Recently, the financial gurus at Motley Fool ran a provocative piece on financial prowess. Their prime assertion: Warren Buffet invests like a girl. Indeed, author LouAnn DiCosmo attributes Buffet's monumental success to his gender-bending ability, doing what women investors have long been shown to do: trade less often, conduct more research, and not limit their investment decisions to numbers alone.
If Buffet's feminine investment strategies have been key to his financial achievements, they mirror what happens when women take the lead in the corporate sector: Catalyst has found that companies with greater numbers of women directors outperformed their peers by 53 percent in return on equity, by 42 percent in return on sales, and by 66 percent in return on invested capital. Astounding what women bring to the table, isn't it?
Leading like a girl isn't only good for business; as the democratic race for the presidential nomination has shown, it's good for practicing politicos as well -- at least if you're a man. The 2008 campaign has been an interesting experiment in gender roles, as Barack Obama's leadership style, oft-touted as feminine, has been largely instrumental in shaping his popularity.
Yet while men seem to be incorporating the best of what women already know and do, women themselves are still feeling the pressure to deny traits associated with their gender to get ahead. From the New York Times to Salon, it has been widely noted that Obama has embraced his feminine side to great effect. Clinton, meanwhile, has often been forced to eschew the same in order to prove that she really is "man enough" for the job -- a stylistic approach, some would argue, that has worked to her detriment.
The lesson? Boys can be boys -- and now they can be girls, too. But attach those en vogue traits to the body of an actual woman and suddenly the dynamic changes. Clinton's dilemma is particularly important to consider because, to some extent, it is the dilemma of all women in leadership. Men can now add the feminine virtues of inclusivity, sensitivity, and an eye towards thinking outside the box, and be lionized for it. Women, however, rarely are given such latitude. They must first prove they are lions -- or risk being tossed aside, and into the den.
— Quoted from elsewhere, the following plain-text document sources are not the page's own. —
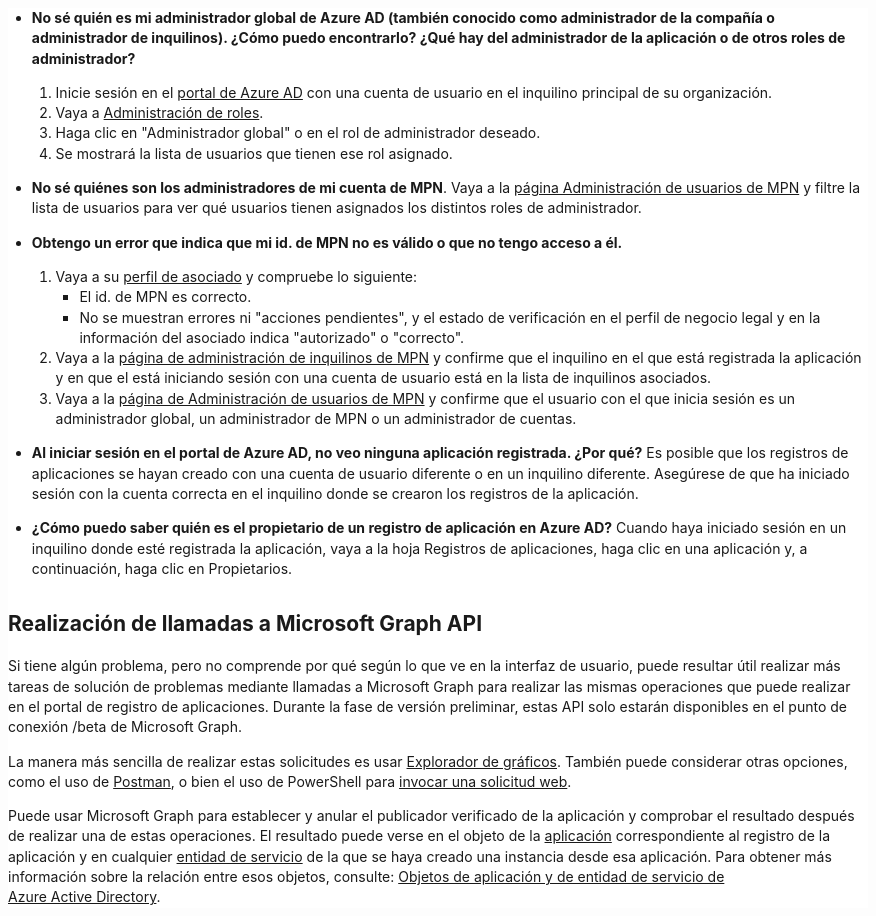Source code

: - **No sé quién es mi administrador global de Azure AD (también conocido como administrador de la compañía o administrador de inquilinos). ¿Cómo puedo encontrarlo? ¿Qué hay del administrador de la aplicación o de otros roles de administrador?**
    1. Inicie sesión en el [portal de Azure AD](https://aad.portal.azure.com) con una cuenta de usuario en el inquilino principal de su organización.
    1. Vaya a [Administración de roles](https://aad.portal.azure.com/#blade/Microsoft_AAD_IAM/ActiveDirectoryMenuBlade/RolesAndAdministrators).
    1. Haga clic en "Administrador global" o en el rol de administrador deseado.
    1. Se mostrará la lista de usuarios que tienen ese rol asignado.

- **No sé quiénes son los administradores de mi cuenta de MPN**. Vaya a la [página Administración de usuarios de MPN](https://partner.microsoft.com/pcv/users) y filtre la lista de usuarios para ver qué usuarios tienen asignados los distintos roles de administrador.

- **Obtengo un error que indica que mi id. de MPN no es válido o que no tengo acceso a él.**
    1. Vaya a su [perfil de asociado](https://partner.microsoft.com/pcv/accountsettings/connectedpartnerprofile) y compruebe lo siguiente: 
        - El id. de MPN es correcto. 
        - No se muestran errores ni "acciones pendientes", y el estado de verificación en el perfil de negocio legal y en la información del asociado indica "autorizado" o "correcto".
    1. Vaya a la [página de administración de inquilinos de MPN](https://partner.microsoft.com/dashboard/account/v3/tenantmanagement) y confirme que el inquilino en el que está registrada la aplicación y en que el está iniciando sesión con una cuenta de usuario está en la lista de inquilinos asociados.
    1. Vaya a la [página de Administración de usuarios de MPN](https://partner.microsoft.com/pcv/users) y confirme que el usuario con el que inicia sesión es un administrador global, un administrador de MPN o un administrador de cuentas.

- **Al iniciar sesión en el portal de Azure AD, no veo ninguna aplicación registrada. ¿Por qué?** 
    Es posible que los registros de aplicaciones se hayan creado con una cuenta de usuario diferente o en un inquilino diferente. Asegúrese de que ha iniciado sesión con la cuenta correcta en el inquilino donde se crearon los registros de la aplicación.

- **¿Cómo puedo saber quién es el propietario de un registro de aplicación en Azure AD?** 
    Cuando haya iniciado sesión en un inquilino donde esté registrada la aplicación, vaya a la hoja Registros de aplicaciones, haga clic en una aplicación y, a continuación, haga clic en Propietarios.

## <a name="making-microsoft-graph-api-calls"></a>Realización de llamadas a Microsoft Graph API 

Si tiene algún problema, pero no comprende por qué según lo que ve en la interfaz de usuario, puede resultar útil realizar más tareas de solución de problemas mediante llamadas a Microsoft Graph para realizar las mismas operaciones que puede realizar en el portal de registro de aplicaciones. Durante la fase de versión preliminar, estas API solo estarán disponibles en el punto de conexión /beta de Microsoft Graph.  

La manera más sencilla de realizar estas solicitudes es usar [Explorador de gráficos](https://developer.microsoft.com/graph/graph-explorer). También puede considerar otras opciones, como el uso de [Postman](https://www.postman.com/), o bien el uso de PowerShell para [invocar una solicitud web](/powershell/module/microsoft.powershell.utility/invoke-webrequest?view=powershell-7).  

Puede usar Microsoft Graph para establecer y anular el publicador verificado de la aplicación y comprobar el resultado después de realizar una de estas operaciones. El resultado puede verse en el objeto de la [aplicación](/graph/api/resources/application?view=graph-rest-beta) correspondiente al registro de la aplicación y en cualquier [entidad de servicio](/graph/api/resources/serviceprincipal?view=graph-rest-beta) de la que se haya creado una instancia desde esa aplicación. Para obtener más información sobre la relación entre esos objetos, consulte: [Objetos de aplicación y de entidad de servicio de Azure Active Directory](app-objects-and-service-principals.md).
Of course, it is a real testament to the women's movement that the embrace of feminine traits is now being espoused by enlightened men -- and that they are being celebrated for it. But what about the women? Under what circumstances can women finally claim these attributes for themselves and not be punished for them?
I am on a crusade to have women risk revealing their authentic selves. As a group who bring important attributes to leadership, who can also be tough and in control, women's leadership, having been honed at the foot on the table, has lessons and positive possibilities for us all. We have made it safe for men to play like the girls. Now is the time to claim our own ability to do the same.